Nothing should be left out when you copy the entries below.
((
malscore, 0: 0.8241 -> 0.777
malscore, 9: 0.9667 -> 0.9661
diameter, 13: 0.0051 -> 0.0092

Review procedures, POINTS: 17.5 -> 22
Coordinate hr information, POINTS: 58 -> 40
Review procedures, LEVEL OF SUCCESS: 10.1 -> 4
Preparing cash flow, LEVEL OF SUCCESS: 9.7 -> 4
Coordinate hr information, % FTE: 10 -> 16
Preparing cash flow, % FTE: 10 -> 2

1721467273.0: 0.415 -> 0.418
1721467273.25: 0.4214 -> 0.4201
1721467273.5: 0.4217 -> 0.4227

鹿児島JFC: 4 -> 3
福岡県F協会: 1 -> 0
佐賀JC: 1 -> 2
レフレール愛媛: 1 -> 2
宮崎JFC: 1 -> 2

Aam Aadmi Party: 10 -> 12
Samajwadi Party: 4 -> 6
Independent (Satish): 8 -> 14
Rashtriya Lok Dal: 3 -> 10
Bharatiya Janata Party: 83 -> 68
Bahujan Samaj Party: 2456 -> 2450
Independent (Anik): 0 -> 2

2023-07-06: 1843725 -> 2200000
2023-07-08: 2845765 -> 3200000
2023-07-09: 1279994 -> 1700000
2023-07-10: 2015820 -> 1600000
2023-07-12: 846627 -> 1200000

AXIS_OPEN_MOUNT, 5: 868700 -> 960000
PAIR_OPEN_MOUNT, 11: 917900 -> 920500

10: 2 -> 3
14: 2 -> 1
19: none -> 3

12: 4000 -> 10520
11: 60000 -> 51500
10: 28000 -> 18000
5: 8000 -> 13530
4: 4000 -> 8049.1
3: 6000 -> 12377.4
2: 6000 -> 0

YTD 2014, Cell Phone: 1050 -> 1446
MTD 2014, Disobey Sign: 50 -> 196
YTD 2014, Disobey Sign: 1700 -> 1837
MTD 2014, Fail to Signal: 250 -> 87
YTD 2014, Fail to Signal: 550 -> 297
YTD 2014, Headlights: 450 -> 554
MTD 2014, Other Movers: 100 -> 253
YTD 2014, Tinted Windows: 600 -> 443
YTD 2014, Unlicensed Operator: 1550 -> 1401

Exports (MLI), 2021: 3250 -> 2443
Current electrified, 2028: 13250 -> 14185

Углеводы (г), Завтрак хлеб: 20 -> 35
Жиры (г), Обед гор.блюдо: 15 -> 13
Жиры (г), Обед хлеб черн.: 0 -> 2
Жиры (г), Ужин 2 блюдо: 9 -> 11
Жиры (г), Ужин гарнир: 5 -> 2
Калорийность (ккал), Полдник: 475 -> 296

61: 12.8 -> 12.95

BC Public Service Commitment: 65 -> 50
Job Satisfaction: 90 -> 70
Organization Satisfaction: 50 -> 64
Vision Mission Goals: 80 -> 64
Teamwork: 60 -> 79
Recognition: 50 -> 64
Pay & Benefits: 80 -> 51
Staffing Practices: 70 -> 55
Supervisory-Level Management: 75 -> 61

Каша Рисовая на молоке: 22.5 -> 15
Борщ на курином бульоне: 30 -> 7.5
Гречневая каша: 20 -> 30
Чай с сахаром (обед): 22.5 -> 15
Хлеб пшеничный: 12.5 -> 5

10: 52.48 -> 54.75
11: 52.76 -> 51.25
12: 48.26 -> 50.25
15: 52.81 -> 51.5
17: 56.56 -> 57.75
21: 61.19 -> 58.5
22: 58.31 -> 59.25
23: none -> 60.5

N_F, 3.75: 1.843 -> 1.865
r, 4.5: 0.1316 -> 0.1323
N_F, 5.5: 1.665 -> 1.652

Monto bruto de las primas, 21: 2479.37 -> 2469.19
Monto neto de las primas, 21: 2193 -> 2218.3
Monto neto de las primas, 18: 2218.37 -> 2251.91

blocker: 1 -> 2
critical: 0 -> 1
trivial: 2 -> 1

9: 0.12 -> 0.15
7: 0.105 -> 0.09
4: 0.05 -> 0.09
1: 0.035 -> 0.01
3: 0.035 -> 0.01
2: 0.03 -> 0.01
))
**Problem solution**
malscore, 0: 0.8241 -> 0.777
malscore, 9: 0.9667 -> 0.9661
diameter, 13: 0.0051 -> 0.0092

Review procedures, POINTS: 17.5 -> 22
Coordinate hr information, POINTS: 58 -> 40
Review procedures, LEVEL OF SUCCESS: 10.1 -> 4
Preparing cash flow, LEVEL OF SUCCESS: 9.7 -> 4
Coordinate hr information, % FTE: 10 -> 16
Preparing cash flow, % FTE: 10 -> 2

1721467273.0: 0.415 -> 0.418
1721467273.25: 0.4214 -> 0.4201
1721467273.5: 0.4217 -> 0.4227

鹿児島JFC: 4 -> 3
福岡県F協会: 1 -> 0
佐賀JC: 1 -> 2
レフレール愛媛: 1 -> 2
宮崎JFC: 1 -> 2

Aam Aadmi Party: 10 -> 12
Samajwadi Party: 4 -> 6
Independent (Satish): 8 -> 14
Rashtriya Lok Dal: 3 -> 10
Bharatiya Janata Party: 83 -> 68
Bahujan Samaj Party: 2456 -> 2450
Independent (Anik): 0 -> 2

2023-07-06: 1843725 -> 2200000
2023-07-08: 2845765 -> 3200000
2023-07-09: 1279994 -> 1700000
2023-07-10: 2015820 -> 1600000
2023-07-12: 846627 -> 1200000

AXIS_OPEN_MOUNT, 5: 868700 -> 960000
PAIR_OPEN_MOUNT, 11: 917900 -> 920500

10: 2 -> 3
14: 2 -> 1
19: none -> 3

12: 4000 -> 10520
11: 60000 -> 51500
10: 28000 -> 18000
5: 8000 -> 13530
4: 4000 -> 8049.1
3: 6000 -> 12377.4
2: 6000 -> 0

YTD 2014, Cell Phone: 1050 -> 1446
MTD 2014, Disobey Sign: 50 -> 196
YTD 2014, Disobey Sign: 1700 -> 1837
MTD 2014, Fail to Signal: 250 -> 87
YTD 2014, Fail to Signal: 550 -> 297
YTD 2014, Headlights: 450 -> 554
MTD 2014, Other Movers: 100 -> 253
YTD 2014, Tinted Windows: 600 -> 443
YTD 2014, Unlicensed Operator: 1550 -> 1401

Exports (MLI), 2021: 3250 -> 2443
Current electrified, 2028: 13250 -> 14185

Углеводы (г), Завтрак хлеб: 20 -> 35
Жиры (г), Обед гор.блюдо: 15 -> 13
Жиры (г), Обед хлеб черн.: 0 -> 2
Жиры (г), Ужин 2 блюдо: 9 -> 11
Жиры (г), Ужин гарнир: 5 -> 2
Калорийность (ккал), Полдник: 475 -> 296

61: 12.8 -> 12.95

BC Public Service Commitment: 65 -> 50
Job Satisfaction: 90 -> 70
Organization Satisfaction: 50 -> 64
Vision Mission Goals: 80 -> 64
Teamwork: 60 -> 79
Recognition: 50 -> 64
Pay & Benefits: 80 -> 51
Staffing Practices: 70 -> 55
Supervisory-Level Management: 75 -> 61

Каша Рисовая на молоке: 22.5 -> 15
Борщ на курином бульоне: 30 -> 7.5
Гречневая каша: 20 -> 30
Чай с сахаром (обед): 22.5 -> 15
Хлеб пшеничный: 12.5 -> 5

10: 52.48 -> 54.75
11: 52.76 -> 51.25
12: 48.26 -> 50.25
15: 52.81 -> 51.5
17: 56.56 -> 57.75
21: 61.19 -> 58.5
22: 58.31 -> 59.25
23: none -> 60.5

N_F, 3.75: 1.843 -> 1.865
r, 4.5: 0.1316 -> 0.1323
N_F, 5.5: 1.665 -> 1.652

Monto bruto de las primas, 21: 2479.37 -> 2469.19
Monto neto de las primas, 21: 2193 -> 2218.3
Monto neto de las primas, 18: 2218.37 -> 2251.91

blocker: 1 -> 2
critical: 0 -> 1
trivial: 2 -> 1

9: 0.12 -> 0.15
7: 0.105 -> 0.09
4: 0.05 -> 0.09
1: 0.035 -> 0.01
3: 0.035 -> 0.01
2: 0.03 -> 0.01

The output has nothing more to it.